Long-Term Evolution in Noctilucent Clouds’ Response to the Solar Cycle: A Model-Based Study

Abstract

Noctilucent clouds (NLC) are sensitive indicators in the upper mesosphere, reflecting changes in the background atmosphere. Studying NLC responses to the solar cycle is important for understanding solar-induced changes and assessing long-term climate trends in the upper mesosphere. Additionally, it enhances our understanding of how increases in greenhouse gas concentration in the atmosphere impact the Earth’s upper mesosphere and climate. This study presents long-term trends in the response of NLC and the background atmosphere to the 11-year solar cycle variations. We utilised model simulations from the Leibniz Institute Middle Atmosphere (LIMA) and the Mesospheric Ice Microphysics and Transport (MIMAS) over 170 years (1849 to 2019), covering 15 solar cycles. Background temperature and water vapour (H2O) exhibit an apparent response to the solar cycle, with an enhancement post-1960, followed by an acceleration of greenhouse gas concentrations.
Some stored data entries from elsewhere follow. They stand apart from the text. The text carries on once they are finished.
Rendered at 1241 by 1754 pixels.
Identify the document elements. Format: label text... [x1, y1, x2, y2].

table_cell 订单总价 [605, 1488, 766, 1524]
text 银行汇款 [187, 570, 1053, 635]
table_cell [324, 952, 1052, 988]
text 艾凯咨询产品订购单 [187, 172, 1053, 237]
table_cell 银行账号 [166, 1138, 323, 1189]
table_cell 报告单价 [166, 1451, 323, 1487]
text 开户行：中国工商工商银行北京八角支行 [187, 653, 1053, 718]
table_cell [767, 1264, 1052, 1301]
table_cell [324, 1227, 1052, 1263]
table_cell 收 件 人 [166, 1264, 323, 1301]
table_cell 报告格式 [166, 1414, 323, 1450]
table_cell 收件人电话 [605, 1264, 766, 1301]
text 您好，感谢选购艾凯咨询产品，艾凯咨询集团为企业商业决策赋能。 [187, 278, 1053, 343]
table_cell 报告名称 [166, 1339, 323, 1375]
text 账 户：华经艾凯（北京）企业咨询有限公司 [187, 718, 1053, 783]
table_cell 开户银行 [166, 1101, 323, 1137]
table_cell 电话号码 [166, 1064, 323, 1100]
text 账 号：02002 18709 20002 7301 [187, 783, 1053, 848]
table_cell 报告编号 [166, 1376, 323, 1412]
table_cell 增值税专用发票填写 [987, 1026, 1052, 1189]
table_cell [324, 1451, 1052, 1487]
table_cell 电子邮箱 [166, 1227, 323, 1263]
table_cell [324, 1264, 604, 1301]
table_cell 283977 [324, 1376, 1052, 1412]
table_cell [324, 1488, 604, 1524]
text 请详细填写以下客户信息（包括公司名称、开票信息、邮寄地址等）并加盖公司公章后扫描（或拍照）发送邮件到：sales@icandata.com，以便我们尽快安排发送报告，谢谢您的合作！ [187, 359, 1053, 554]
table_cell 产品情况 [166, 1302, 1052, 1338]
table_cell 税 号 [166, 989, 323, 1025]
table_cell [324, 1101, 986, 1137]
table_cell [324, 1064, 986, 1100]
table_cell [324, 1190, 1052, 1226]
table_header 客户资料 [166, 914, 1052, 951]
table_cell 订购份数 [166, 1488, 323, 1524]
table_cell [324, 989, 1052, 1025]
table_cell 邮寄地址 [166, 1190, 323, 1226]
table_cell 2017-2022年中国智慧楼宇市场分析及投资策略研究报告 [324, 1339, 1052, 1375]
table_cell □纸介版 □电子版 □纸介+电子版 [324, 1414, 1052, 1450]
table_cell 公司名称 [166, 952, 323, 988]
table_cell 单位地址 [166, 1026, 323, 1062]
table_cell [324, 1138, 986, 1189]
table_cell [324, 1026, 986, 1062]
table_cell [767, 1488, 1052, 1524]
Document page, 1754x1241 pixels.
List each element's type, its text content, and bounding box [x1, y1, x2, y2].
NLC properties, such as maximum brightness (βmax), calculated as the maximum backscatter coefficient, altitude of βmax (referred to as NLC altitude) and ice water content (IWC), show responses to solar cycle variations that increase over time. This increase is primarily due to an increase in background water vapour concentration caused by an increase in methane (CH4). The NLC altitude positively responds to the solar cycle mainly due to solar cycle-induced temperature changes. The response of NLC properties to the solar cycle varies with latitude, with most NLC properties showing larger and similar responses at higher latitudes (69° N and 78° N) than mid-latitudes (58° N).